The Zand-i Wahman Yasn is a medieval Zoroastrian apocalyptical text in Middle Persian. It professes to be a prophetical work, in which Ahura Mazda gives Zoroaster an account of what was to happen to the behdin (those of the "good religion", i.e. the Zoroastrians) and their religion in the future. The oldest surviving manuscript (K20, in Copenhagen) is from about 1400, but the text itself is older, written and edited over the course of several generations.

The work is also known as the Bahman Yasht and Zand-i wahman yasht. These titles are scholastic mistakes, in the former case due to 18th century Anquetil Du Perron, and the latter due to 19th century Edward William West. The text is neither a Yasht, nor is it in any way related to the Avesta's (lost) Bahman Yasht (see note below). Chapter and line pointers to the Zand-i Wahman Yasn are conventionally abbreviated ZWY, and follow the subdivisions defined in the 1957 Anklesaria translation. These subdivisions differ from those used in earlier translations.

The text survives in two versions: a Middle Persian version in Pahlavi script, and in a Pazand transliteration with commentary in Avestan script. From the scholastic point of view, the work is enormously interesting for the study of religion. While the text is superficially an Iranian one, there is some question whether some of the details are Iranian adaptions from alien sources. Arguments for both an indigenous origin (with loaning to Judeo-Christian-Islamic tradition), and vice versa (borrowing from Semitic and Hellenistic sources) have been put forward. A connection to the Hellenistic Oracles of Hystaspes is generally acknowledged. That text, unlike most works attributed to Pseudo-Zoroastrian authors, was apparently based on genuine Zoroastrian traditions.

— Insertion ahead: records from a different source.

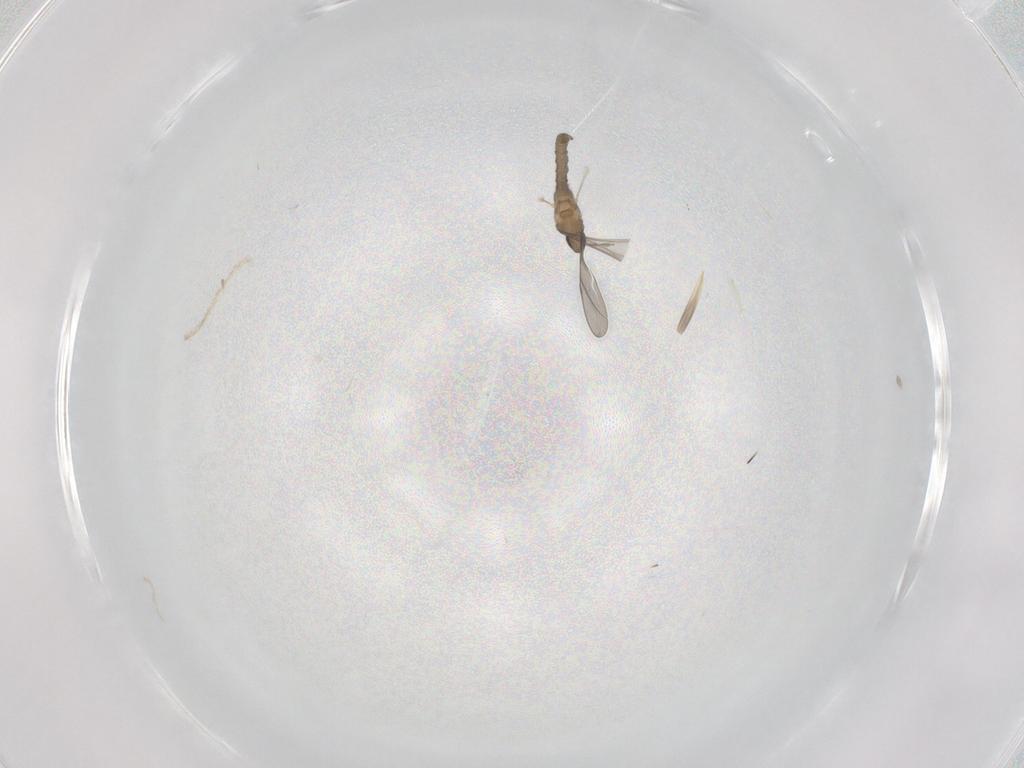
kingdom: Animalia
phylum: Arthropoda
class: Insecta
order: Diptera
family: Cecidomyiidae
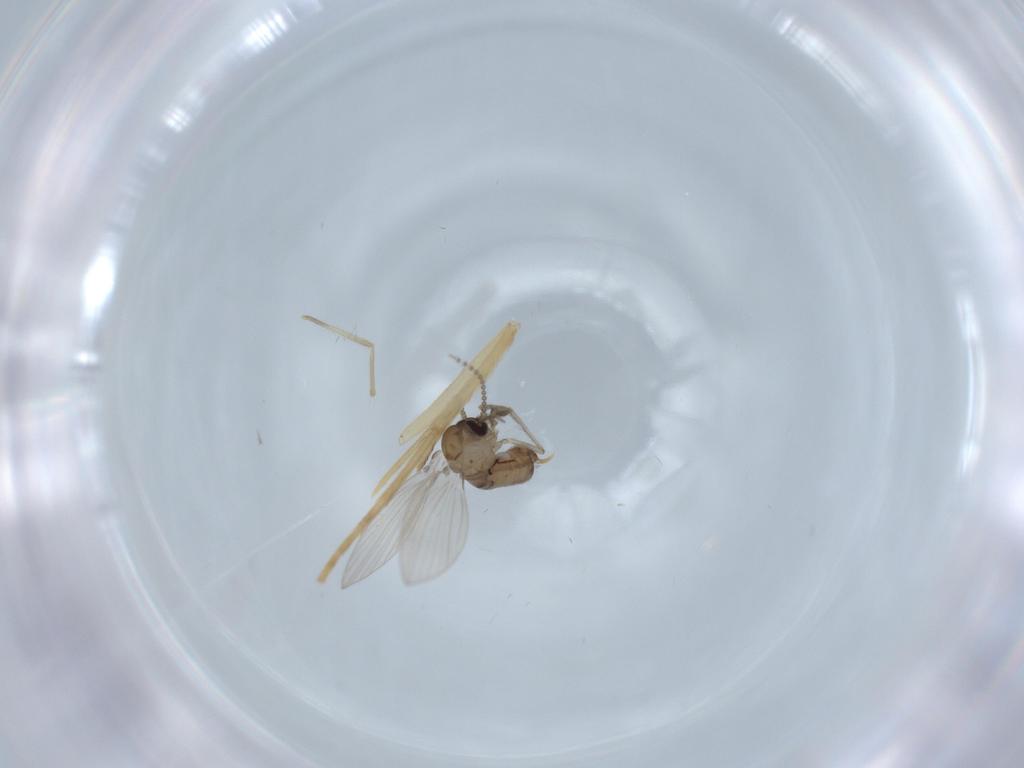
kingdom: Animalia
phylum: Arthropoda
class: Insecta
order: Diptera
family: Psychodidae
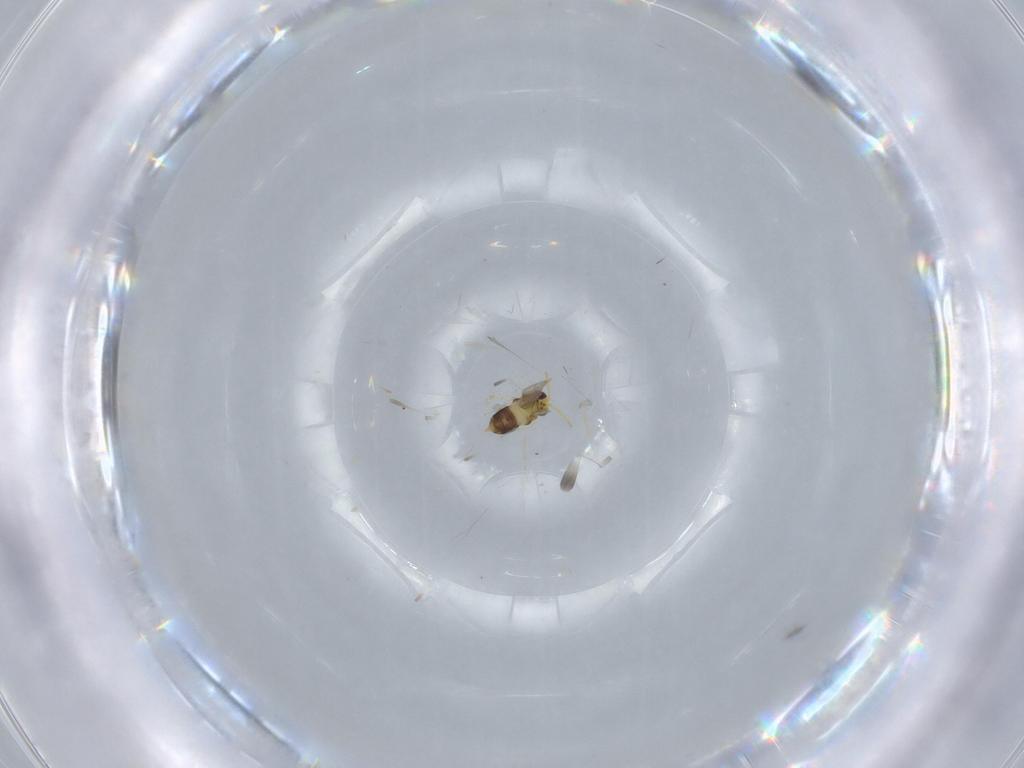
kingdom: Animalia
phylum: Arthropoda
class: Insecta
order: Hymenoptera
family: Aphelinidae
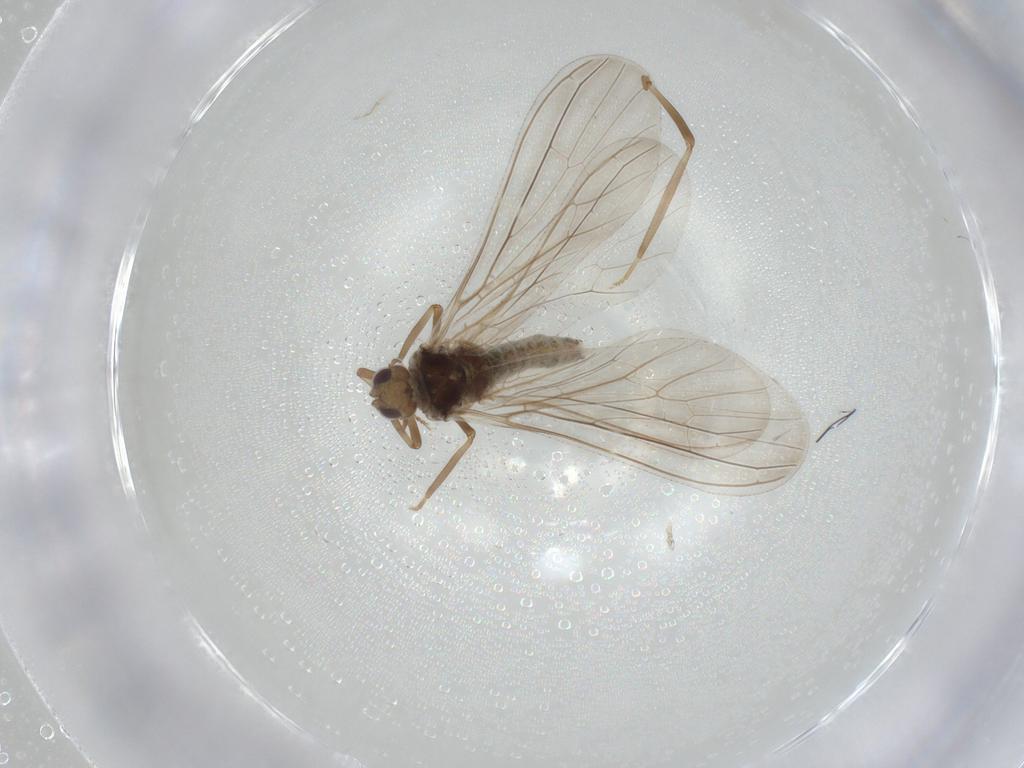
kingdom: Animalia
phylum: Arthropoda
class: Insecta
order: Neuroptera
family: Coniopterygidae
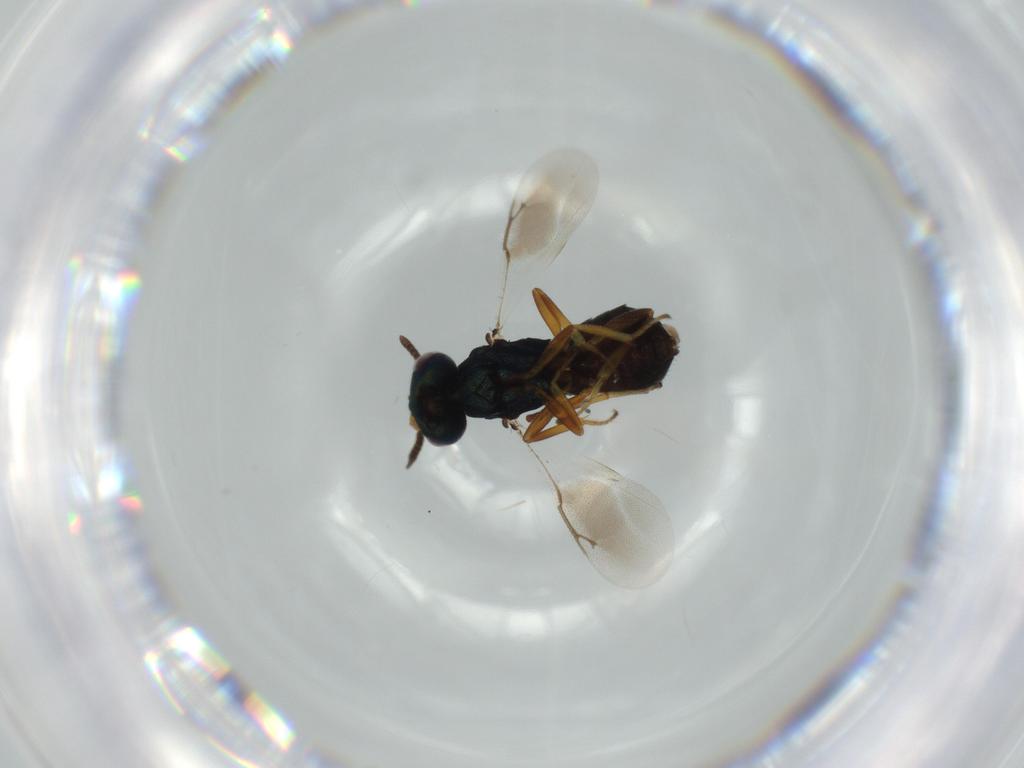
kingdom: Animalia
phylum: Arthropoda
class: Insecta
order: Hymenoptera
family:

Structurally, the Zand-i Wahman Yasn is laid out as a conversation between Zoroaster and Ahura Mazda, in which the latter gives his prophet the ability to see into the future. Chapters 1, 2 and 3 introduce a millennial scheme with seven periods. The first three periods represent the ages up and including the "millennium of Zoroaster". The last four periods, which account for what will occur thereafter, are analogized as a tree with four branches, one each of gold, silver, steel, and impure iron. Chapters 4, 5 and 6 prophesy the calamities that will occur when the "enemies of the good religion" (see Aniran) conquer Iran at the end of the "tenth millennium", causing a debasement of moral, social, religious order (see Asha, "order"). Chapters 7, 8 and 9 prophesy the events of the last 3,000 years of the world, beginning with the eleventh millennium, and in which the arrival of each of the three saoshyants are foretold. The text prophecies the end of the world as a great conflagration in which the world is destroyed/purified by fire, with Ahura Mazda's eventual triumph, after which the dead righteous (ashavan) are resurrected to eternal perfection and reunification with God, and time ends.

In the 19th century, James Darmesteter surmised that the Zand-i Wahman Yasn represented a translation of parts of the Avesta's lost Bahman Yasht. This notion is no longer followed today; modern scholarship is in agreement that the 6th century work has "nothing in common" with what is actually known of the genuine Avestan Bahman yasht texts. The Amesha Spenta Bahman/Wahman (Av: Vohu Manah) does not even appear in the text. That the basic "plot" draws on Avestan material, and that the work mimics the style of the Avesta's authors, are generally acknowledged.